I've done actual tests of resolution charts for the Canon, Olympus, and Minolta -- and compared them to the Minolta 45mm SLR lens -- for anyone to see.
All you have provided is -- let me think.........Nothing.
Ok, there aren't sample images here.
However "resoluton charts" won't tell me the complete story about a lens.
Neither have you. Show us, since you have it readily available.
I still have a few mercury cells, they are surprisingly long lived.
They are in the link to the PDF file that I provided above.
Best fixed lens rangefinder bar none.
Nearest competitor Auto S2 is much less reliable and overall just not as good, with a few perks such as the finder lines and the (sometimes) build in hood.
Even the supposed upgrade, Hi-Matic 9 is not as good.
The only sane battery option is an MR-9 voltage regulating adapter.
Or actually soldering the components into the camera.
It’s also a fine all manual camera. So a really no need to insist on a battery.
It’s quite easy to glean if the shutter is working ok. Is there a difference between the shutter speeds. And do they look like 1/60th or 1/8th?
Folks - turn the heat down.
The thread isn't even about which camera is better.
It is about one camera, and the battery for it.
If you want a comparative advantage thread, start one, and keep it civil!
Are there any service manuals for these?
Would be useful before I tear this thing down.
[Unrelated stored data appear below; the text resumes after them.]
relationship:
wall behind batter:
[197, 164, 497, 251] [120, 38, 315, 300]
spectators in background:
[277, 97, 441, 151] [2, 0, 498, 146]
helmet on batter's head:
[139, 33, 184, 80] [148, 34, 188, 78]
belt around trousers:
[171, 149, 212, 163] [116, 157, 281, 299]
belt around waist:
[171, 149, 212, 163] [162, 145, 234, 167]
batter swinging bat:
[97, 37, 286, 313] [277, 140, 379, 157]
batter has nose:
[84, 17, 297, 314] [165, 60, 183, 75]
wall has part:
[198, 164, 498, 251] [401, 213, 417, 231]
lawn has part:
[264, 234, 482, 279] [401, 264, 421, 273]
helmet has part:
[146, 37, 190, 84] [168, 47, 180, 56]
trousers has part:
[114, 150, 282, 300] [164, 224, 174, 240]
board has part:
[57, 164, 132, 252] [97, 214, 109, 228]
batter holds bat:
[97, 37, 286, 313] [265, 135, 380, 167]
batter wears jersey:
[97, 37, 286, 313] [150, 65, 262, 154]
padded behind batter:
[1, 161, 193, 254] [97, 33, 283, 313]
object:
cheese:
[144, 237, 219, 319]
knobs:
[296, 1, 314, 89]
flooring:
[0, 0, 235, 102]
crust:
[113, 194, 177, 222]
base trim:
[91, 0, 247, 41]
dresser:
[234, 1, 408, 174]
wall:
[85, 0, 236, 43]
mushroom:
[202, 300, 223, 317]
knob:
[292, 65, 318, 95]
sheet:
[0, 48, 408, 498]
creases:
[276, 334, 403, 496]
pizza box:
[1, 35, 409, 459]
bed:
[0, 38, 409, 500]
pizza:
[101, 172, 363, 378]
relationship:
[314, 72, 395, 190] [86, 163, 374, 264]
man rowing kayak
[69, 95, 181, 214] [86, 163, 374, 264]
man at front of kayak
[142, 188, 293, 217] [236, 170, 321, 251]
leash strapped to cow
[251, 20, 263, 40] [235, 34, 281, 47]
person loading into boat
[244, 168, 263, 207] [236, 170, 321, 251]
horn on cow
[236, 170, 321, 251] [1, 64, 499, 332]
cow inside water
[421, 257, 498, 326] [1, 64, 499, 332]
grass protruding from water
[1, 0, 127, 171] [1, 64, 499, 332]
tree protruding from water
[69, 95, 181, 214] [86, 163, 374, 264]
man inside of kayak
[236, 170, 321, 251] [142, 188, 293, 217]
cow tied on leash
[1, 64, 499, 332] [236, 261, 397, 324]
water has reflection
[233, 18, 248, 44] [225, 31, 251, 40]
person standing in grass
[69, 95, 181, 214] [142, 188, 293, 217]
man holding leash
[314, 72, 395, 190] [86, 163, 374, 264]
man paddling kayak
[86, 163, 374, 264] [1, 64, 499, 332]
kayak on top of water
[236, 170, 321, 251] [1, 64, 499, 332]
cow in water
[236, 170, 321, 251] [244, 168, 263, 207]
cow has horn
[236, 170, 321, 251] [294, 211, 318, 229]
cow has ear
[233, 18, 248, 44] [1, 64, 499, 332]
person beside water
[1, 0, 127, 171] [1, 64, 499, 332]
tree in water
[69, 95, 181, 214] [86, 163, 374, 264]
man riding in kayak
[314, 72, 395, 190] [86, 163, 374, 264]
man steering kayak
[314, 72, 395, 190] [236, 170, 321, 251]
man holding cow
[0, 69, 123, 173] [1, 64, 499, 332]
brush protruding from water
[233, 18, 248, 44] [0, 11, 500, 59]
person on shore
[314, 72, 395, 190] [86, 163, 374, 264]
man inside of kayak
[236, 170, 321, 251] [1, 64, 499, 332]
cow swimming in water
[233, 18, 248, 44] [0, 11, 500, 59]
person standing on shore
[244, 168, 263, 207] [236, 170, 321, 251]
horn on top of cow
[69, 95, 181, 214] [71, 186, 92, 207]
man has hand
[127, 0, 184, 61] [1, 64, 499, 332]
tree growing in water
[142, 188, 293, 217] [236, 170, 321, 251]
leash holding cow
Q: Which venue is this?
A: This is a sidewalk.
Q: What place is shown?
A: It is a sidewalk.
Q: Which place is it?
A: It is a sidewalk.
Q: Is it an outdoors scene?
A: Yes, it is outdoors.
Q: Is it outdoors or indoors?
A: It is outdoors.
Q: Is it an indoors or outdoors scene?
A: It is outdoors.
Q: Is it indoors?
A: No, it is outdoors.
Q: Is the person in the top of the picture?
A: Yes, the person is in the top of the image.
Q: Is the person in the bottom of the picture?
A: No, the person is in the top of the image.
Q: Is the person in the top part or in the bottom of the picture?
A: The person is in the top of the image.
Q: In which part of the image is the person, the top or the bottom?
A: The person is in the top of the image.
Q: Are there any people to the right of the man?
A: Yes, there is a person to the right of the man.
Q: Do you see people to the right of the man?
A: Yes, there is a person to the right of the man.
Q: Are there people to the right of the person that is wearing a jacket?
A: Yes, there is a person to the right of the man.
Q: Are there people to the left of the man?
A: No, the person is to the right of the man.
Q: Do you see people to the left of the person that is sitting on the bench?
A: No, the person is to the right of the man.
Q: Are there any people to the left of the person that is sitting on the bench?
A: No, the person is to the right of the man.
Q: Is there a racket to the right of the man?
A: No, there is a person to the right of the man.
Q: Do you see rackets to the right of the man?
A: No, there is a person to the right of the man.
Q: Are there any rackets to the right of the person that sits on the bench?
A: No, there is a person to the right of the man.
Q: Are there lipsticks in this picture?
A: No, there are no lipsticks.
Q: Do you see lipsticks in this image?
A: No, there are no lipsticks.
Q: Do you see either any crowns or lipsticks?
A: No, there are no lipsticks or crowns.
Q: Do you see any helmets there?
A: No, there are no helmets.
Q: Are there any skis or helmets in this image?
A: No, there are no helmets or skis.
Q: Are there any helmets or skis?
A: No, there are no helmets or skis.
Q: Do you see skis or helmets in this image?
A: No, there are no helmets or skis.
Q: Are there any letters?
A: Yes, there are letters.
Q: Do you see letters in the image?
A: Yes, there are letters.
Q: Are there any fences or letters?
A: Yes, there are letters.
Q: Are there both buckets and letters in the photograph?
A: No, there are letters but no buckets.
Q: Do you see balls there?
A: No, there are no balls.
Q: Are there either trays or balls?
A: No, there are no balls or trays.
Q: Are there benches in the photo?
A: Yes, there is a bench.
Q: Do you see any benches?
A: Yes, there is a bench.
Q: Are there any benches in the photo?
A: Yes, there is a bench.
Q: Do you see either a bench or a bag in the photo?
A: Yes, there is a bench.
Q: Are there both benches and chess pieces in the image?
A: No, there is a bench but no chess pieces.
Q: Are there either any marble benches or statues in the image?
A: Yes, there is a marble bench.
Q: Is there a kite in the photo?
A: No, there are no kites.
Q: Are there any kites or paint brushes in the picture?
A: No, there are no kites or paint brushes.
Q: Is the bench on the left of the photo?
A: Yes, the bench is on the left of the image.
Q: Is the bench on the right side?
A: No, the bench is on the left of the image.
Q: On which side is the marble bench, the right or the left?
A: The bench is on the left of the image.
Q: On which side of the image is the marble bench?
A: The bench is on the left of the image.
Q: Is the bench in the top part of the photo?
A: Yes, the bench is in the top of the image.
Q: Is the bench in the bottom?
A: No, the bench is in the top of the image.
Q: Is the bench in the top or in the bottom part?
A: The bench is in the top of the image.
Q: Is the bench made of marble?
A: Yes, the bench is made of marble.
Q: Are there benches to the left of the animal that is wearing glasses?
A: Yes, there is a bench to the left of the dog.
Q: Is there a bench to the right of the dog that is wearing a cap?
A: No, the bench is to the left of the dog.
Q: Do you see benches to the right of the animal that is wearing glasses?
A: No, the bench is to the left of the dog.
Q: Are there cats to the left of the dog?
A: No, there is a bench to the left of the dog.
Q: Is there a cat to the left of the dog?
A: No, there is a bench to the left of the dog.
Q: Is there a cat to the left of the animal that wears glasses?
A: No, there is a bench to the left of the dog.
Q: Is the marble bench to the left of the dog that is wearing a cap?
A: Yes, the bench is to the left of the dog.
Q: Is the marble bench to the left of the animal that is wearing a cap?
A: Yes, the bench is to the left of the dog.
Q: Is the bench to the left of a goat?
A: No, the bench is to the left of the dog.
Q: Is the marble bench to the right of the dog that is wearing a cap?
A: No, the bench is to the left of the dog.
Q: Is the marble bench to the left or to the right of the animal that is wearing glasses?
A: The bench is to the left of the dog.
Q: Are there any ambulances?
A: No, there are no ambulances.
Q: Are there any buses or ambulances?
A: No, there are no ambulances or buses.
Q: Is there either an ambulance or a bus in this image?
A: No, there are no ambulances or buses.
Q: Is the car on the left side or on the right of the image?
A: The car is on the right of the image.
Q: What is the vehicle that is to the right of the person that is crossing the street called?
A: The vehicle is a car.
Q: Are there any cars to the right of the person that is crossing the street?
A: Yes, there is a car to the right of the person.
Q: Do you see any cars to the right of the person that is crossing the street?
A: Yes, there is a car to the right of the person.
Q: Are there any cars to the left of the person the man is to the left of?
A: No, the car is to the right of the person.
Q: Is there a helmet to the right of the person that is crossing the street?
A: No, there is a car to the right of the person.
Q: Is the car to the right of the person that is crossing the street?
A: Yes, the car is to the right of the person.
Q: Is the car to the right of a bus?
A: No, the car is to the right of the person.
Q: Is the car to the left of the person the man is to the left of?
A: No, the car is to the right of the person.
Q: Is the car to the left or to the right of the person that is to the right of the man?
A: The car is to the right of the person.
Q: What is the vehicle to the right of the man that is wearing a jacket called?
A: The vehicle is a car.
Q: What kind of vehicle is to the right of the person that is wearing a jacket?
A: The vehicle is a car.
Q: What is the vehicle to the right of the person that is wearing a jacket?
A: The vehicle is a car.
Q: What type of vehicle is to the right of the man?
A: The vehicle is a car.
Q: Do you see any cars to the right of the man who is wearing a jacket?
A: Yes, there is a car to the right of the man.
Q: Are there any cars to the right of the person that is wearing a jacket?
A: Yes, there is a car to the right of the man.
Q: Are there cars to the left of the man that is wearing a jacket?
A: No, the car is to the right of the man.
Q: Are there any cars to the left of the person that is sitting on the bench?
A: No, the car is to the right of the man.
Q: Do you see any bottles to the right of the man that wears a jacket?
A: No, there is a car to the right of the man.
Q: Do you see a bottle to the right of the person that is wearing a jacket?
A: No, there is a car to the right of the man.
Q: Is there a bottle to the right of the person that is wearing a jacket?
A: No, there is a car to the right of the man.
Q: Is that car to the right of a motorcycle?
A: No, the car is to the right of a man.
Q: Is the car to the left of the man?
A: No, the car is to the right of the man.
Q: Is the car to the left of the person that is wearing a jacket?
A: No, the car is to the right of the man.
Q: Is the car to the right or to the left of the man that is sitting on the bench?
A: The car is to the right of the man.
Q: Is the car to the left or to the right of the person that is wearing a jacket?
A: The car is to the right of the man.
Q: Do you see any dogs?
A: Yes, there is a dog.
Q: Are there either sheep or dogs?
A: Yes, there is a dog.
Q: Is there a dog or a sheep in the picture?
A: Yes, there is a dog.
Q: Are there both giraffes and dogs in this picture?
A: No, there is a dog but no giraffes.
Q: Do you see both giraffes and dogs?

Reading comments elsewhere, it looks like you need to peel off the vinyl to get to some screws underneath.
I took off the bottom but the battery compartment is still set into the casting.Depends on what you want to reach.
The top and bottom comes off readily. Just be careful not to break the battery wire when taking off the bottom plate.
The lenses in the Hi-Matic 9, Hi-Matic 7, and Hi-Matic 7s are based on the Minolta Chiyoda 5cm F1.8 Super-Rokkor.
I've had my Hi-Matic 9 since 1969. Added the 5cm F1.8 Super-Rokkor so I could have the same lens for my Leica.
The difference between the 45/1.7 and 45/1.8- probably in sample variation due to age. The 45/1.7 is every bit as good.
The Hi-Matic 9 adds follow-flash GN settings. Nice feature in the day of bulb flash and fixed output electronic flash.
A 1.5v Alkaline works fine. Test against a known good camera.
The lens and viewfinder of the Konica S3 and Minolta 7S-II are different. Take them apart and you can see for yourself.
The meter not working: does the Battery Test work? Does the follow-focus with the GN work?
Minolta Himatic 9: Flood Cleaning Shutter and Cleaning Viewfinder, also applies to the 7, 7s, and 11.
I bought this camera in 1969, my first 35mm camera, and a whole Summer of mowing Lawns. I was 11. The viewfinder had enough haze built up to make focusing difficult- last CLA was 1976. Time to clean it, I'm a lot better at fixing cameras than I was in 1976. Tools required: Flat Head...cameraderie.org
My original 1969 HM9 works perfectly.
Then I bought one "non-working" for $25 to get the Box and Lens cap I lost decades ago. Made it work. And another even cheaper. The Galvenometer was broken in that one. So made a best of two.
Interesting post, thanks.
What I have against the 9 is that it adds unessesary depth/length to the lens because of the mostly useless GN system.
I use a lot of bulb and old flashes. But almost always with bounce or naked bulb mode. And for that it is useless.
Even with direct flash it doesn’t take into account the reflector/diffusion/lens used.
I find such systems very useful (when you use direct flash). They are, in theory, more reliable than auto flashes or even than TTL off-the-film-plane flash systems.
As for "it doesn't take account the reflector", well i do have a flash meter, i always meter the real GN of the flash i'm using. But a "GN system" like the one on the Minolta Hi-matic 9, is great because you can just set the GN there and let the lens do the computation.
Well, after so much praise of the 7s, those arguments are like tentacles that are getting me into buying one of those cameras...
I grew up shooting when GN arithmetic was the only thing available. Having flashmetered electronic flash, generally speaking GN are virtually always optimistic, and along with a number of others who did the research and published our results over a decade and half ago, electronic flash GN tends to be 1EV optimistic compared to flash meter readings.I find such systems very useful (when you use direct flash). They are, in theory, more reliable than auto flashes or even than TTL off-the-film-plane flash systems.
I find such systems very useful (when you use direct flash). They are, in theory, more reliable than auto flashes or even than TTL off-the-film-plane flash systems.
As for "it doesn't take account the reflector", well i do have a flash meter, i always meter the real GN of the flash i'm using. But a "GN system" like the one on the Minolta Hi-matic 9, is great because you can just set the GN there and let the lens do the computation.